My first Melbourne Writers Festival event was the live broadcast of ABC1’s Q&A (you can watch the full espisode here).  The panel included:

  • Tony Abbott, the Shadow Minister for Families, Housing, Community Services and Indigenous Affairs. An uber-conservative politician from the religious right who had some ardent supporters in the crowd. He’s also the author of Battlelines, his view of the Liberal Party and his policy ideas for the coalition to consider for the next election. The book was much maligned at the session, with another panel member saying that she was currently using it as a drinks coaster.
  • Lindsay Tanner, Finance Minister. Obviously an intelligent seasoned media player – he was articulate and said much without giving too much away. I was very impressed at his ability to express opinions without seeming to sit on the fence or polarise the audience (or potential voters).
  • Richard Flanagan. One of my favourite Australian authors (I loved reading Death of a River Guide after my Overland Trail hike, and the semaphore scene I still think is wonderfully erotic and poignant) and from this session, seemingly a polemic lefty.
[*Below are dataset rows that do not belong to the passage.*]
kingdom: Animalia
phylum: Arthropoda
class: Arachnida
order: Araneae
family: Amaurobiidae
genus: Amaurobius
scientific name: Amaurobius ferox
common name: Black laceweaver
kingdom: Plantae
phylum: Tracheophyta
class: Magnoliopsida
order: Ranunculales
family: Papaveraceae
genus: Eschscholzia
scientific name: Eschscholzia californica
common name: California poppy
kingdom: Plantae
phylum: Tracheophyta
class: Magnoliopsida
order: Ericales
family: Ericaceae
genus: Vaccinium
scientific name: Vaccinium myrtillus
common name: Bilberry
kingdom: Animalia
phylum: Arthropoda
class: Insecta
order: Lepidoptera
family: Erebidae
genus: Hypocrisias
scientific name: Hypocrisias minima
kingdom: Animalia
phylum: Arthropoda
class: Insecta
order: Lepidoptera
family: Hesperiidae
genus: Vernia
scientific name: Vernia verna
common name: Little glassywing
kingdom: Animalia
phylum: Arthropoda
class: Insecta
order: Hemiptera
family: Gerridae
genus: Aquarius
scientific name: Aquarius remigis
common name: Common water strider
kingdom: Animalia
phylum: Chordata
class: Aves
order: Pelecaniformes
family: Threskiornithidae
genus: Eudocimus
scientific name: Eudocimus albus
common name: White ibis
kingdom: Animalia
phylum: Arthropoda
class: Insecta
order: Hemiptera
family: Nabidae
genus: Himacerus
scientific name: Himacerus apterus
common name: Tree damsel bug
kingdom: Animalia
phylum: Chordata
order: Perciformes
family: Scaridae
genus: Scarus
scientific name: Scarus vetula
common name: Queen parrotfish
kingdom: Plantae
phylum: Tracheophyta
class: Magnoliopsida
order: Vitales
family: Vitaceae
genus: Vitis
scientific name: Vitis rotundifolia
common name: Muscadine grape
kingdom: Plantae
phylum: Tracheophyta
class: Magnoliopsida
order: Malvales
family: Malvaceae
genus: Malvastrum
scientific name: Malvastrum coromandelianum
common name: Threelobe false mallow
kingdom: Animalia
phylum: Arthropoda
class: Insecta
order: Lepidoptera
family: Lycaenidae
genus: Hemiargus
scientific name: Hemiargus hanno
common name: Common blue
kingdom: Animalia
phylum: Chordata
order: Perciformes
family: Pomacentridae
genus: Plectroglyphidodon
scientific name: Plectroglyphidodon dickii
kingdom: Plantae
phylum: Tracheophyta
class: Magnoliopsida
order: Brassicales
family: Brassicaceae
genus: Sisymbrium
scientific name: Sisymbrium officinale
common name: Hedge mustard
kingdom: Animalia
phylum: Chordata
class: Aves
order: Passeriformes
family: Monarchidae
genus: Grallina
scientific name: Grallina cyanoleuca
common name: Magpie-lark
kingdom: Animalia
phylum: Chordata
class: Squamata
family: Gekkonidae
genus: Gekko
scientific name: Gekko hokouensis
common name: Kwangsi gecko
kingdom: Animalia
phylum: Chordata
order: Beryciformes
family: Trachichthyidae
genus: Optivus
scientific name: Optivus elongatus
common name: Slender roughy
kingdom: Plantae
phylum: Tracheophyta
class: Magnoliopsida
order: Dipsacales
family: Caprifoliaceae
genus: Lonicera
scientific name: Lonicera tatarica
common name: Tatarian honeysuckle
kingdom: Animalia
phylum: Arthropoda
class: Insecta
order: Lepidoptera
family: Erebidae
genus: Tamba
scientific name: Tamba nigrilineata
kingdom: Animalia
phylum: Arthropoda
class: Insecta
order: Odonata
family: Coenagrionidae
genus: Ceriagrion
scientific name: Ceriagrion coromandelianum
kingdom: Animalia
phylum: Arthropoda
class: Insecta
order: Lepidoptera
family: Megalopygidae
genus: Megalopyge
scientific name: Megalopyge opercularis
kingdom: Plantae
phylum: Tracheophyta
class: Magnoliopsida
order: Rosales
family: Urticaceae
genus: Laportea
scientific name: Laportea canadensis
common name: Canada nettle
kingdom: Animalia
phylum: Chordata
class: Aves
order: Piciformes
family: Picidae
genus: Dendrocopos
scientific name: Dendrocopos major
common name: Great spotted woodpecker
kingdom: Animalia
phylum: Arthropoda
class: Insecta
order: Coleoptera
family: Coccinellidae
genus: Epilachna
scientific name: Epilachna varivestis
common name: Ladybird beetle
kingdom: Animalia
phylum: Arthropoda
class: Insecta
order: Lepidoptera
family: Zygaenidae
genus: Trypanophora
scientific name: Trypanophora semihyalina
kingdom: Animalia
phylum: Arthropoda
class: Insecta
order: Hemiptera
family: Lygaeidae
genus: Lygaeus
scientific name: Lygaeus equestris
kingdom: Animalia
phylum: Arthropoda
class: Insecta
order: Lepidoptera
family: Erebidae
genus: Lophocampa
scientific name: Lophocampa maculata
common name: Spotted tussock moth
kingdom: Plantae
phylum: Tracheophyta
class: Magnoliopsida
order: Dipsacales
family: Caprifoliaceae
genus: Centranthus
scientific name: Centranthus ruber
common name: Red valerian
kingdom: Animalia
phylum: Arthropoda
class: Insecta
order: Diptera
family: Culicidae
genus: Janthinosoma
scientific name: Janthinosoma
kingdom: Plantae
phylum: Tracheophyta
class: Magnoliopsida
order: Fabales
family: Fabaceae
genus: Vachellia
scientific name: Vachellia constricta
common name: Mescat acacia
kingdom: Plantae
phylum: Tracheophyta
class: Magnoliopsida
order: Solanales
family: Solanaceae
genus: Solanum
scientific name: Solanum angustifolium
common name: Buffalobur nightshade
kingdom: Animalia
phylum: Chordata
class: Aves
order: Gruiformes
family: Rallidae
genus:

  • Kamila Shamsie, author of Burnt Shadows and a finalist for the Orange Prize. An intelligent UK/Pakistani author who offered a different perspective on the Australian focused questions and the general concepts of assimilation and what constitutes a nation’s history.
  • Tara June Winch, author of Swallow the Air. As a young Australian author of Afghan and Indigenous heritage, she added a youthful perspective on the discussion of Australian history and reconciliation, but to be honest I found her a bit rambling and her arguments were not well-structured. Her lack of polish contrasted sharply with the politicians’ ability to pose arguments, so I assume it will just come with practice – I’m definitely interested to hear what else she has to say.

Out of the questions asked by the audience, I particularly enjoyed the discussion which related to books, rather than the general discussion about social and political issues which I thought started to descend into a slanging match which was a bit difficult to follow. More importantly, the lively and at times heated debate left me with lots of stimulating thoughts to chew over on the walk home.